Près de 10 000 partisans ont ovationné l’opposant camerounais à Bafoussam, le 21 novembre. Faisant fi des freins administratifs qu’il rencontre, le chef de file du MRC s’affirme en présidentiable.
Sur un promontoire, face à un public conquis, Maurice Kamto exulte. En tenant son meeting le 21 novembre envers et contre la volonté du pouvoir, il a gagné ses galons de meilleur opposant. Les autorités lui avaient refusé le droit de réunir ses partisans sur la place des fêtes de Bafoussam, la plus grande ville de l’Ouest camerounais, qui compte 350 000 habitants. « Selon le motif avancé, une manifestation du parti au pouvoir était prévue au même endroit et à la même date, explique Kamto, joint par Jeune Afrique. En vérité, la décision de nous faire barrage venait de plus haut, plus précisément de Yaoundé. Face à notre détermination à ne pas céder devant une interdiction déguisée, le sous-préfet a dû se précipiter dans la capitale dans la nuit de vendredi à samedi pour y recevoir les dernières instructions », poursuit-il.

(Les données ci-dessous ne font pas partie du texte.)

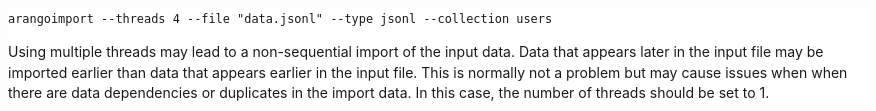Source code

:     arangoimport --threads 4 --file "data.jsonl" --type jsonl --collection users

Using multiple threads may lead to a non-sequential import of the input
data. Data that appears later in the input file may be imported earlier than data
that appears earlier in the input file. This is normally not a problem but may cause
issues when when there are data dependencies or duplicates in the import data. In
this case, the number of threads should be set to 1.

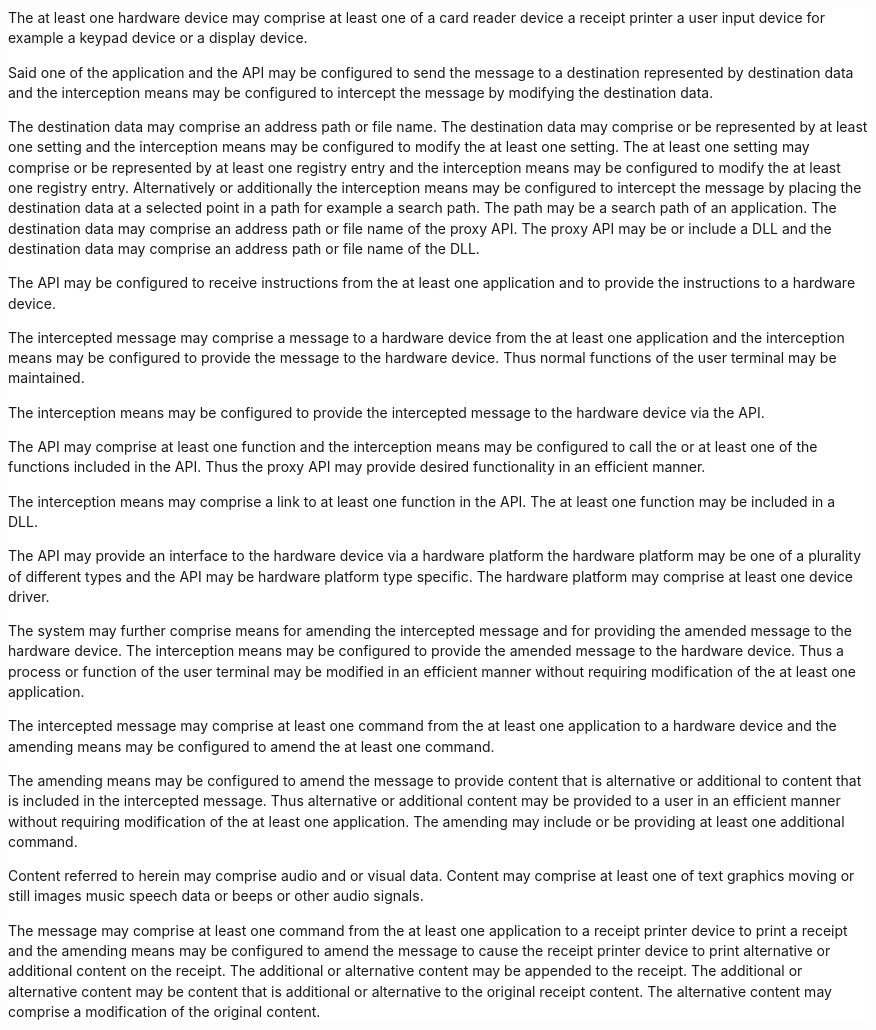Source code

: The at least one hardware device may comprise at least one of a card reader device a receipt printer a user input device for example a keypad device or a display device.

Said one of the application and the API may be configured to send the message to a destination represented by destination data and the interception means may be configured to intercept the message by modifying the destination data.

The destination data may comprise an address path or file name. The destination data may comprise or be represented by at least one setting and the interception means may be configured to modify the at least one setting. The at least one setting may comprise or be represented by at least one registry entry and the interception means may be configured to modify the at least one registry entry. Alternatively or additionally the interception means may be configured to intercept the message by placing the destination data at a selected point in a path for example a search path. The path may be a search path of an application. The destination data may comprise an address path or file name of the proxy API. The proxy API may be or include a DLL and the destination data may comprise an address path or file name of the DLL.

The API may be configured to receive instructions from the at least one application and to provide the instructions to a hardware device.

The intercepted message may comprise a message to a hardware device from the at least one application and the interception means may be configured to provide the message to the hardware device. Thus normal functions of the user terminal may be maintained.

The interception means may be configured to provide the intercepted message to the hardware device via the API.

The API may comprise at least one function and the interception means may be configured to call the or at least one of the functions included in the API. Thus the proxy API may provide desired functionality in an efficient manner.

The interception means may comprise a link to at least one function in the API. The at least one function may be included in a DLL.

The API may provide an interface to the hardware device via a hardware platform the hardware platform may be one of a plurality of different types and the API may be hardware platform type specific. The hardware platform may comprise at least one device driver.

The system may further comprise means for amending the intercepted message and for providing the amended message to the hardware device. The interception means may be configured to provide the amended message to the hardware device. Thus a process or function of the user terminal may be modified in an efficient manner without requiring modification of the at least one application.

The intercepted message may comprise at least one command from the at least one application to a hardware device and the amending means may be configured to amend the at least one command.

The amending means may be configured to amend the message to provide content that is alternative or additional to content that is included in the intercepted message. Thus alternative or additional content may be provided to a user in an efficient manner without requiring modification of the at least one application. The amending may include or be providing at least one additional command.

Content referred to herein may comprise audio and or visual data. Content may comprise at least one of text graphics moving or still images music speech data or beeps or other audio signals.

The message may comprise at least one command from the at least one application to a receipt printer device to print a receipt and the amending means may be configured to amend the message to cause the receipt printer device to print alternative or additional content on the receipt. The additional or alternative content may be appended to the receipt. The additional or alternative content may be content that is additional or alternative to the original receipt content. The alternative content may comprise a modification of the original content.

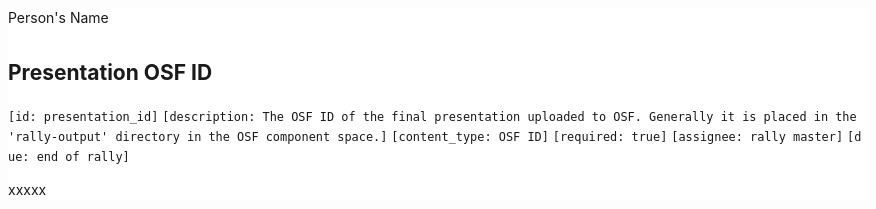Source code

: Person's Name

## Presentation OSF ID

`[id: presentation_id]`
`[description: The OSF ID of the final presentation uploaded to OSF. Generally it is placed in the 'rally-output' directory in the OSF component space.]`
`[content_type: OSF ID]`
`[required: true]`
`[assignee: rally master]`
`[due: end of rally]`

xxxxx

La suite est connue : soutenu par sa formation politique, le Mouvement pour la renaissance du Cameroun (MRC), l’opposant de 61 ans est parti bille en tête pour tenir son rassemblement. La rencontre a finalement eu lieu au stade de la ville, où près de 10 000 partisans se sont déplacés pour l’écouter de sa voix rocailleuse dépeindre le régime en « dictature reptilienne » et critiquer au vitriol le bilan des années Biya. La détermination de ce leader plaît à ces agriculteurs rustiques, prompts à apprécier autant le courage physique que celui des idées.
Le long chemin de Kamto
Du courage, il en faudra à Kamto et à ses partisans pour réussir leur Caravane de la renaissance, dont Bafoussam n’a été que la première étape. Sur sa route, cet ancien ministre délégué à la Justice – qui démissionna du gouvernement en novembre 2011 – se heurtera aux autorités préfectorales « aiguillonnées », selon lui, par le Rassemblement démocratique du peuple camerounais (RDPC, au pouvoir). Échaudés par les révolutions arabes de 2011, les préfets rejettent en effet presque toutes les demandes de manifestation publique non issues du RDPC. Alors que les partisans de Paul Biya, 82 ans, dont trente-trois au pouvoir, pressent ce dernier de déposer sa candidature et d’anticiper l’élection présidentielle, prévue en 2018, la tournée du MRC prend des allures de campagne électorale avant l’heure.
L’ancien doyen de la faculté de droit de l’université de Yaoundé ne pourra pas compter sur l’appui des responsables politiques de l’opposition
Confronté à l’appareil d’État, Kamto va devoir ferrailler pour obtenir le droit de drainer des foules et de réenchanter ainsi la politique, dont la population s’est majoritairement détournée. Les chiffres de la présidentielle de 2011 parlent d’eux-mêmes : 4,9 millions de personnes sont allées aux urnes sur un collège électoral de 7,5 millions d’électeurs inscrits. C’est bien peu dans un pays de 22 millions d’habitants !
L’ancien doyen de la faculté de droit de l’université de Yaoundé ne pourra pas compter sur l’appui des responsables politiques de l’opposition, devenus invisibles sur le terrain depuis la réélection en 2011 de Paul Biya avec 78 % des suffrages. Usés par les échecs successifs, ils se sont rapprochés du régime, à l’instar de John Fru Ndi, ou se sont retirés, ruinés et malades comme Garga Haman Adji ou stipendiés comme Bello Bouba Maïgari… Autre candidat déclaré mais hors jeu, Marafa Hamidou Yaya, qui purge une peine de vingt-cinq ans d’emprisonnement, tandis qu’au sein même du parti au pouvoir les prétendants à la fonction suprême ont dû refréner leurs ambitions face à l’appétit jamais démenti du postulant « naturel » Biya.
« Nous avons les moyens en tant que nation de redresser notre pays, de venir à bout du chômage des jeunes, de redonner au Cameroun son lustre d’hier, de le hisser au niveau de développement, de rayonnement et de respectabilité qu’il mérite », préconise Kamto. Qui doit confirmer ce statut de présidentiable crédible.